Updated guidelines suggest those with suspected concussion be suspended from play immediately
MONDAY, March 18 (HealthDay News) -- The risks, diagnosis, and management of sports concussion have been reviewed in updated guidelines published online March 18 by the American Academy of Neurology (AAN) in Neurology.
Christopher C. Giza, M.D., from the David Geffen School of Medicine at the University of California Los Angeles, and colleagues reviewed all evidence published through June 2012 to update the AAN 1997 sports concussion guidelines.
The researchers report that concussion risk can be increased or decreased based on specific risk factors, including gender, type of sport, and protective equipment. Graded symptom checklists, the Standardized Assessment of Concussion, neuropsychological assessments, and the Balance Error Scoring System are diagnostic tools that can help identify concussion. Athletes with suspected concussion should immediately be removed from play to minimize the risk of further injury. Factors that can identify the risk of post-concussion impairment include ongoing clinical symptoms, concussion history, and younger age. The risk of recurrent concussion is increased with a history of multiple concussions, particularly within 10 days after the initial concussion. Concussion exposure and APOE ε4 genotype are risk factors for chronic neurobehavioral impairment. Insufficient data exist to demonstrate that any intervention enhances recovery or decreases long-term post-concussion sequelae.

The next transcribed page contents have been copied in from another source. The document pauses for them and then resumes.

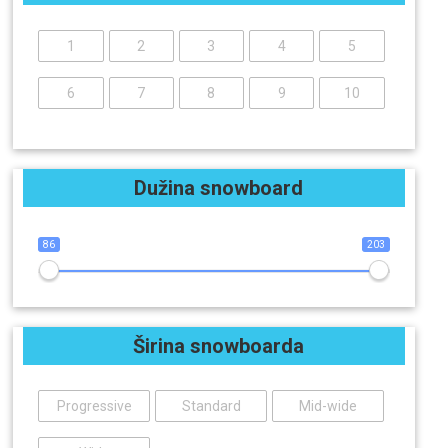
1
2
3
4
5
6
7
8
9
10
Dužina snowboard
86
203
Širina snowboarda
Progressive
Standard
Mid-wide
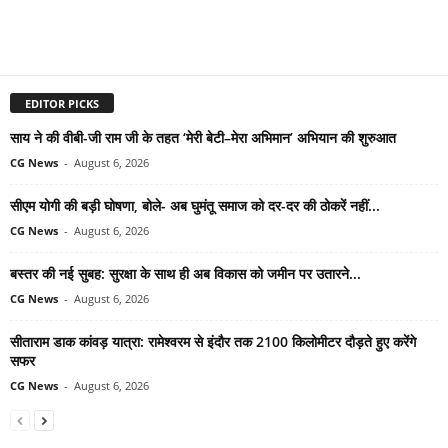
EDITOR PICKS
साय ने की वीबी-जी राम जी के तहत ‘मेरी बेटी–मेरा अभिमान’ अभियान की शुरुआत
CG News
-
August 6, 2026
सीएम योगी की बड़ी घोषणा, बोले- अब घुमंतू समाज को दर-दर की ठोकरें नहीं...
CG News
-
August 6, 2026
बस्तर की नई सुबह: सुरक्षा के साथ ही अब विकास को जमीन पर उतारने...
CG News
-
August 6, 2026
सीताराम डाक कांवड़ यात्रा: रामेश्वरम से इंदौर तक 2100 किलोमीटर दौड़ते हुए करेंगे
सफर
CG News
-
August 6, 2026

"If in doubt, sit it out," a coauthor said in a statement. "Being seen by a trained professional is extremely important after a concussion. If headaches or other symptoms return with the start of exercise, stop the activity and consult a doctor. You only get one brain; treat it well."
Several authors have received funding for lectures on sports concussion from professional organizations and have given expert testimony relating to the study. One author disclosed ties to the medical technology industry.